The stock market would have to drop as much as 40% to be fairly valued, one respected adviser explains.
Part of the thesis is rooted in Brad McMillan's belief that the lofty levels of tech stocks seem reminiscent of the dot-com bubble.
"The market probably would have to drop somewhere between 30 and 40 percent to get to fair value, based on historical standards," McMillan, chief investment officer at Massachusetts-based Commonwealth Financial Network, told CNBC.
"Take as much risk as you want now. But you should be aware that at some point the market is going to pull back," he said.
"Right now, a recession is a good ways away. And that's the engine for bear markets."
But McMillan warns that the lofty levels of the so-called FANG stocks — Facebook, Amazon, Netflix and Google-parent Alphabet — seem reminiscent of the dot-com bubble in the late 1990s.

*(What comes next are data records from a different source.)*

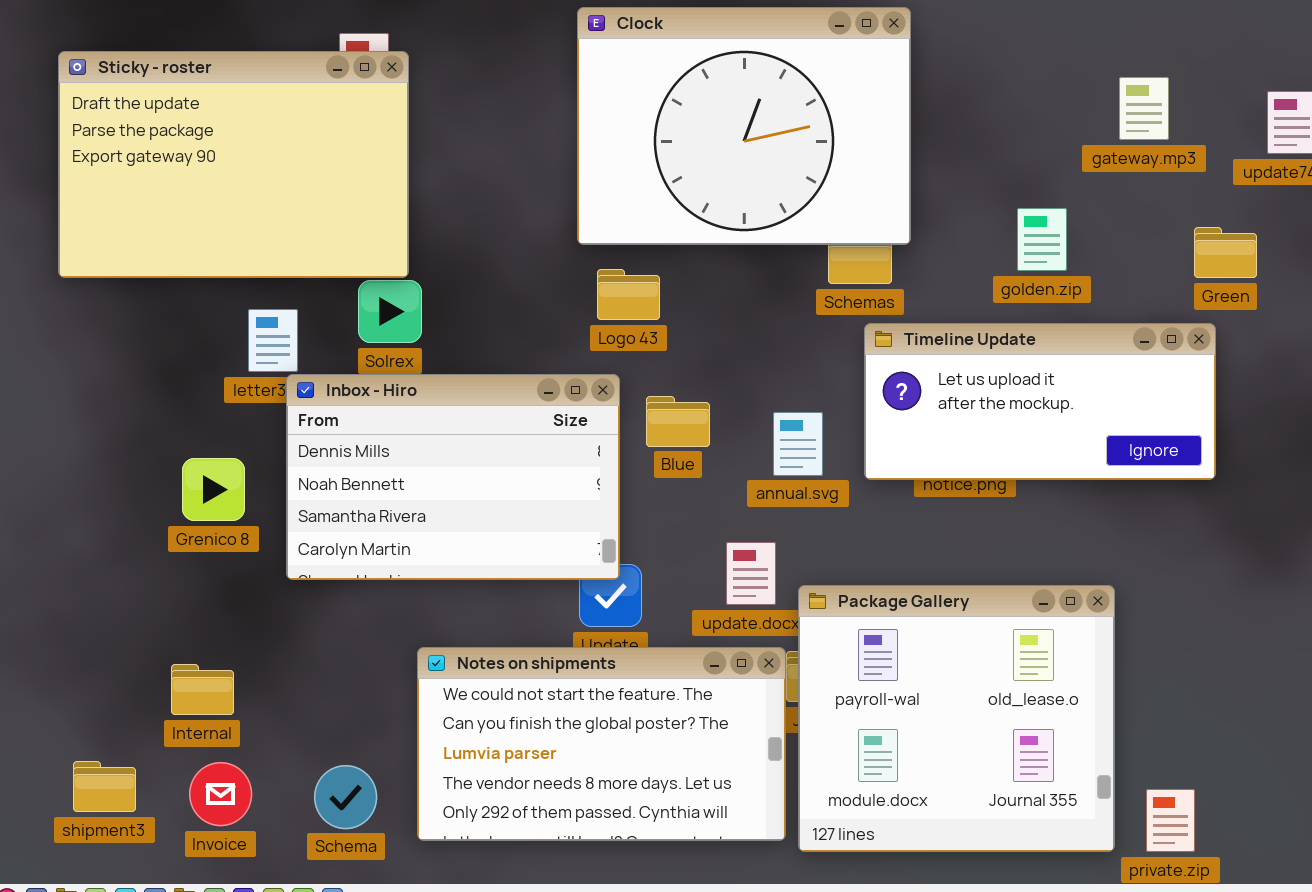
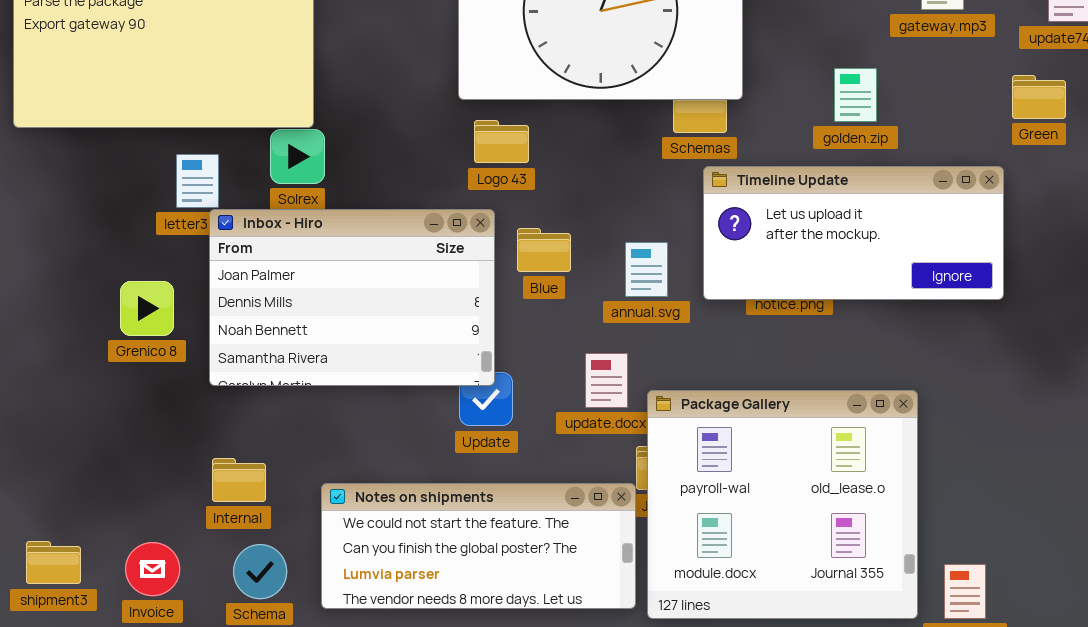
Green: [1194,227,1257,278] -> [1012,75,1066,119], moved
Inbox - Hiro: [286,374,620,580] -> [209,209,495,386], scrolled up 1 row
Notes on shipments: [417,647,786,841] -> [321,483,636,609], resized
Internal: [171,664,234,715] -> [212,458,266,502], moved

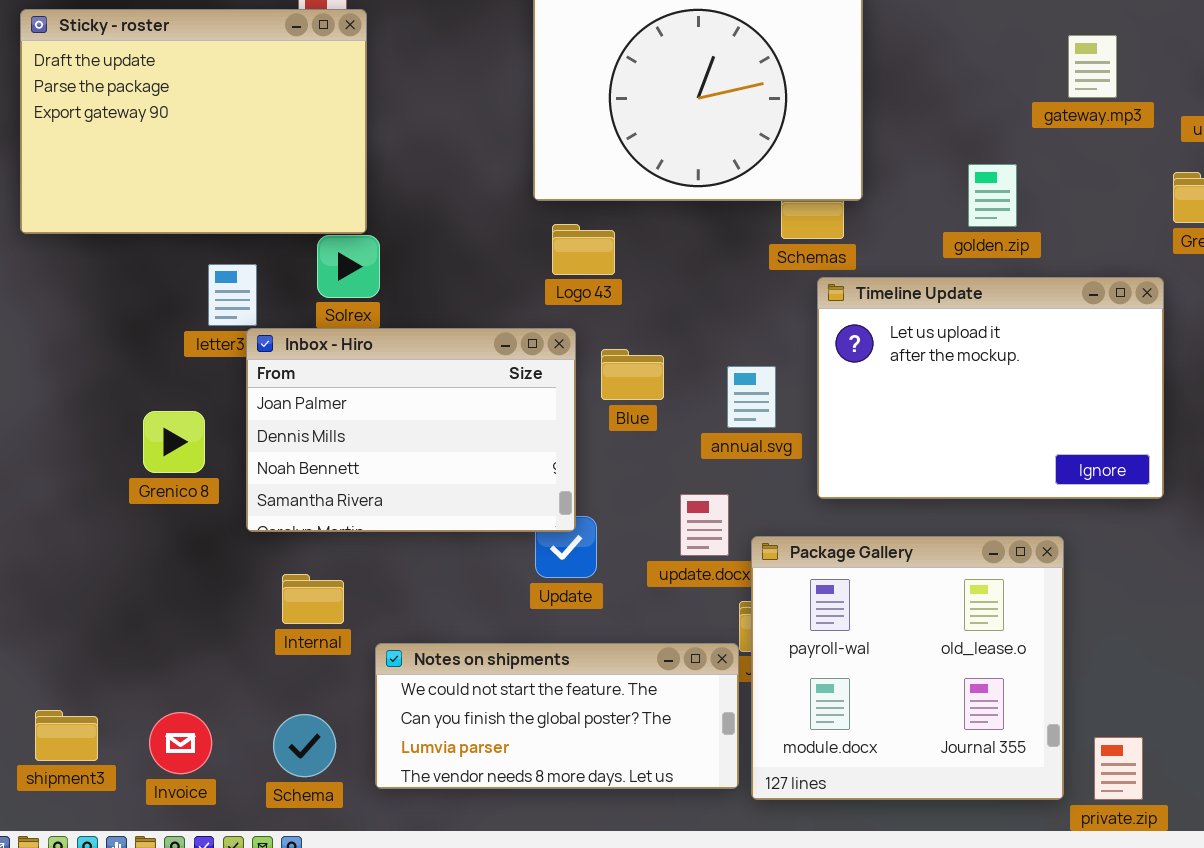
Timeline Update: [703,166,1004,300] -> [817,277,1164,499], resized
Internal: [212,458,266,502] -> [282,574,344,624], moved

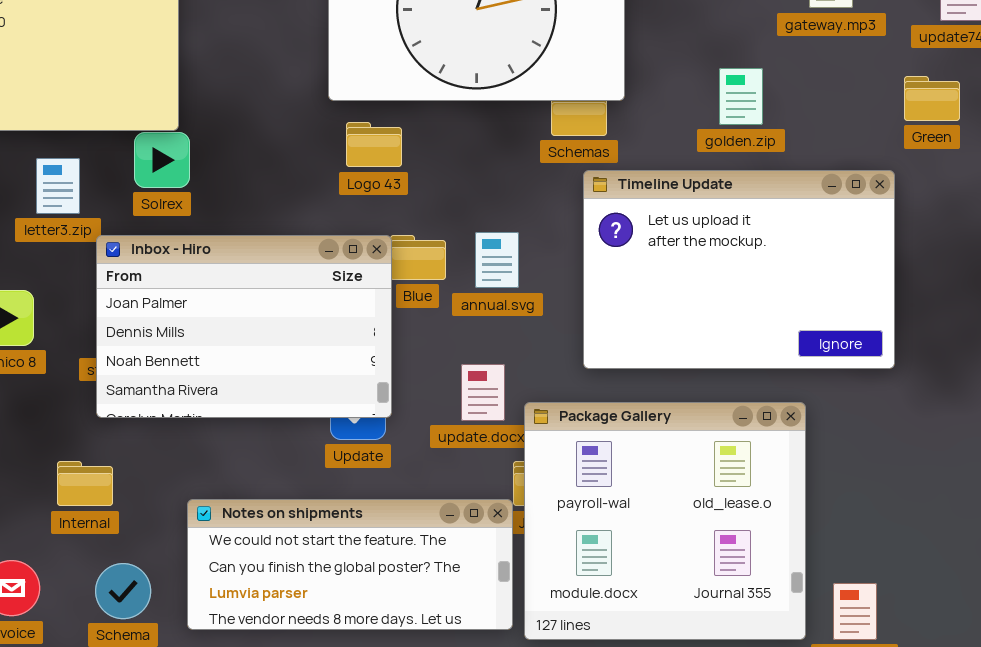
Inbox - Hiro: [246,328,576,532] -> [96,235,392,418], moved
annual.svg: [727,366,776,428] -> [475,232,519,288], moved
Internal: [282,574,344,624] -> [57,461,113,506], moved

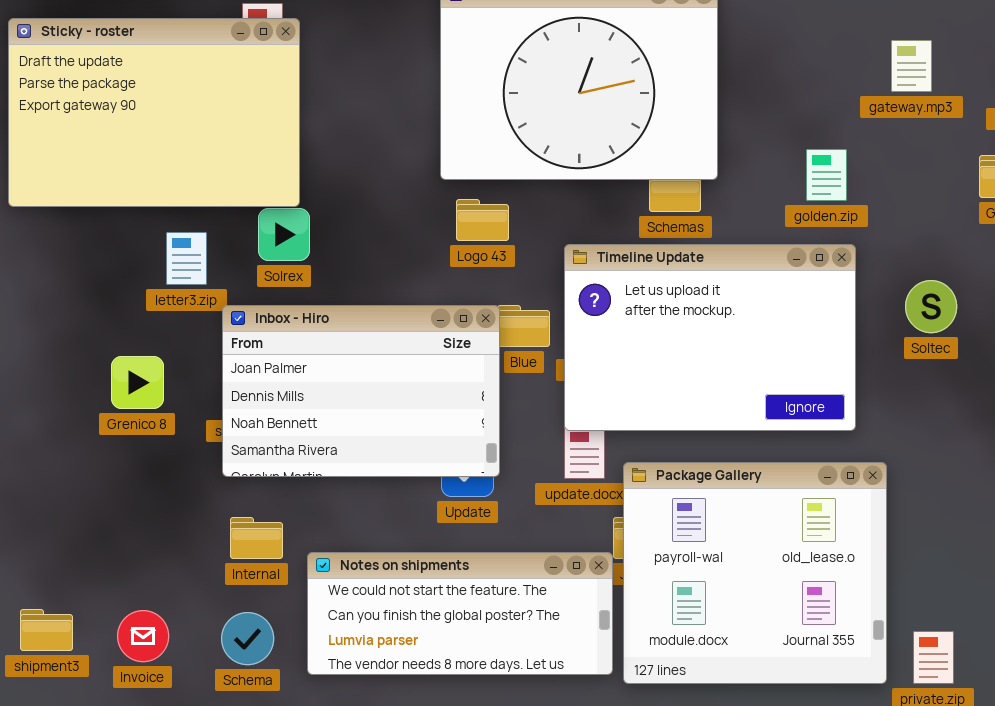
Timeline Update: [583,170,895,369] -> [564,244,856,431], moved
Internal: [57,461,113,506] -> [230,517,283,559], moved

"I've been saying for about the past year, this year looks a lot like 1999 to me," McMillan told "Squawk Box." "If you look at the underlying economics [and] if look at the stock market, the similarities are remarkable."
McMillan isn't alone in fretting about lofty market valuations.
The number of investors saying equity markets are overvalued rose to a record high of 46 percent in August, a recent Bank of America Merrill Lynch’s monthly fund manager poll showed.
The survey, which polled 202 asset managers with $587 billion under management, was carried out between August 4-10 and showed cash levels at a stubbornly high 4.9 percent, whilst the allocation to equities fell to a net 36 percent overweight, Reuters reported.
BAML noted an “ominous inflection point” in the profit expectations indicator, with only a net 33 percent of investors saying corporate profits would improve over the next 12 months. This was down 25 percentage points from January to the lowest level since November 2015.
The bank suggested this was a warning sign for equities over bonds, high yield over investment grade and cyclical sectors over defensive ones. “Further deterioration is likely to cause risk-off trades,” said Michael Hartnett, chief investment strategist.
Expectations for faster global growth also fell to 35 percent in August, down from 62 percent in January, and the outlook for corporate operating margins stalled.
However, the percentage of investors expecting a ‘Goldilocks’ scenario of above-trend growth and below-trend inflation rose 6 percentage points to 42 percent, a record high.
However, others only see the good times rolling into the future, Bloomberg reported.
“We have solid global growth and some of the easiest financial conditions in history,” Andrew Sheets, Morgan Stanley’s chief cross-asset strategist, wrote in a client note. “Hooray.”
Meanwhile, China’s producer prices surged 6.3 percent in August from a year earlier, ahead of expectations by a margin comfortable enough to drive speculation that the world’s second-largest economy may spark momentum across developed and emerging markets alike.
An uptick in China’s producer prices often spurs better-than-expected economic data in Europe and the U.S., potentially adding fresh impetus to the global rally.
“China reflationary impact has been one of the keys ensuring globally co-ordinated recovery through 2016/17,” Macquarie Group Ltd.’s Viktor Shvets and Chetan Seth note.
The signs of accelerating global growth come as liquidity conditions have loosened thanks to the dollar’s retreat, lower Treasury yields and the relative resilience of credit and equity markets.
Investors in the $14.1 trillion Treasuries market aren’t getting compensation for time risk, forcing money managers to pour more cash into risky assets. The extra compensation to own 10-year U.S. Treasuries instead of shorter-maturity obligations, for example, a spread known as the term premium, has fallen to October lows.
Loose liquidity conditions are giving ammunition to credit bulls from the U.S. to emerging markets, with Tajikistan the latest frontier issuer to join the junk-bond party. Citigroup Inc. strategists on Monday said investors should boost their exposure to investment-grade corporate debt by selling bond insurance, citing dovish projections for the U.S. interest-rate cycle.
“It becomes ‘the greater fool’ game with investors counting on the U.S. yields falling and thus search for yield becoming ever more frantic,” conclude Macquarie’s Shvets and Seth.
(Newsmax wires services contributed to this report).